* TASK DIRECTIONS *
Gather the lines from the material that contain "drag".

* SUPPLIED ENTRIES *
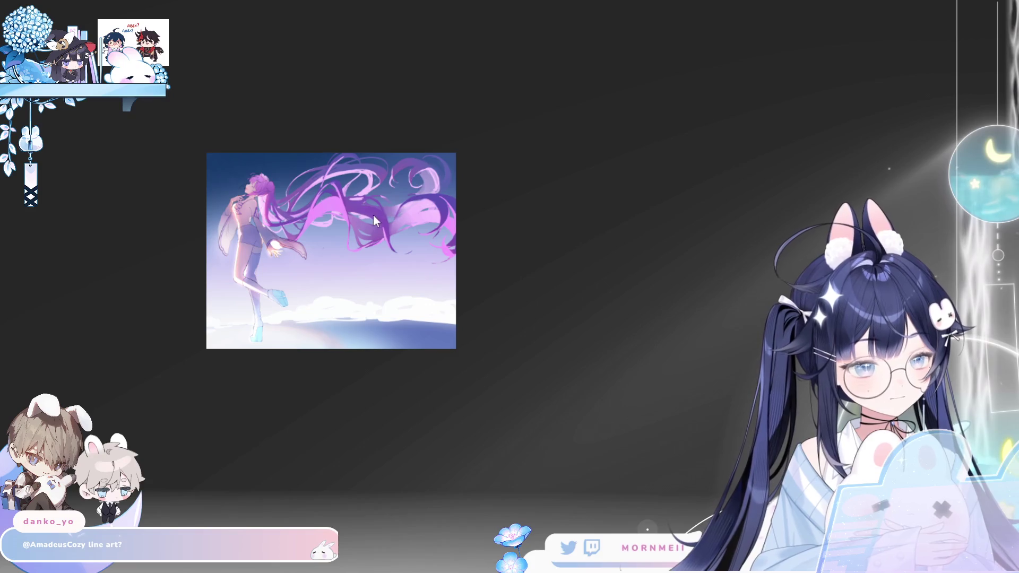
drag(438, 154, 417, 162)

--

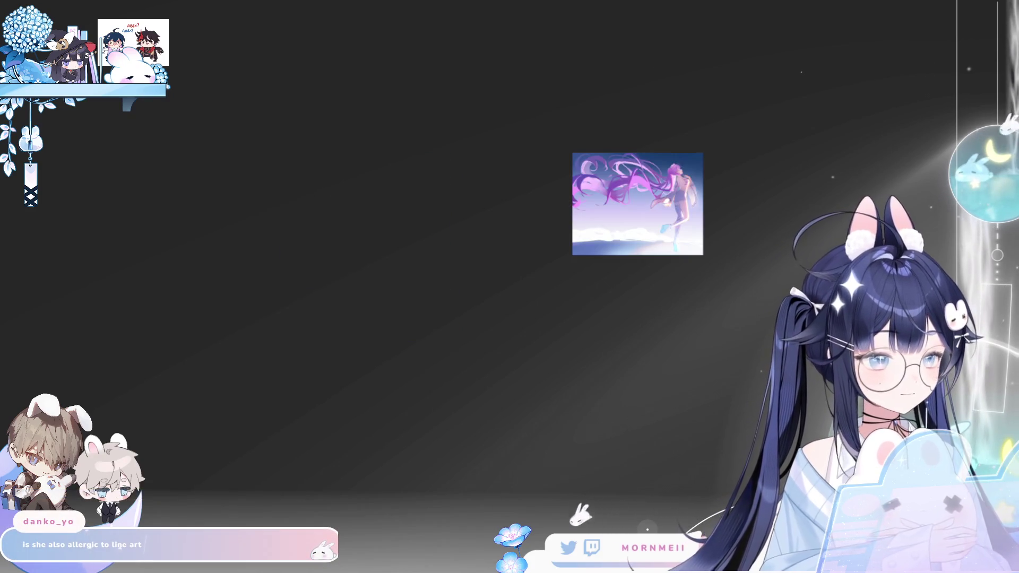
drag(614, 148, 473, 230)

--

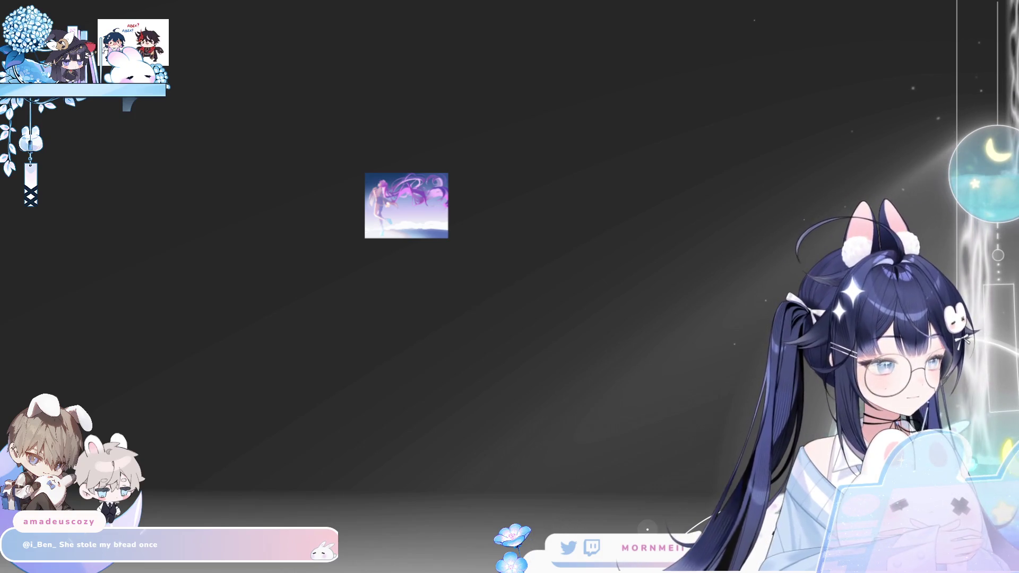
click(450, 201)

* RESULT *
drag(438, 154, 417, 162)
drag(614, 148, 473, 230)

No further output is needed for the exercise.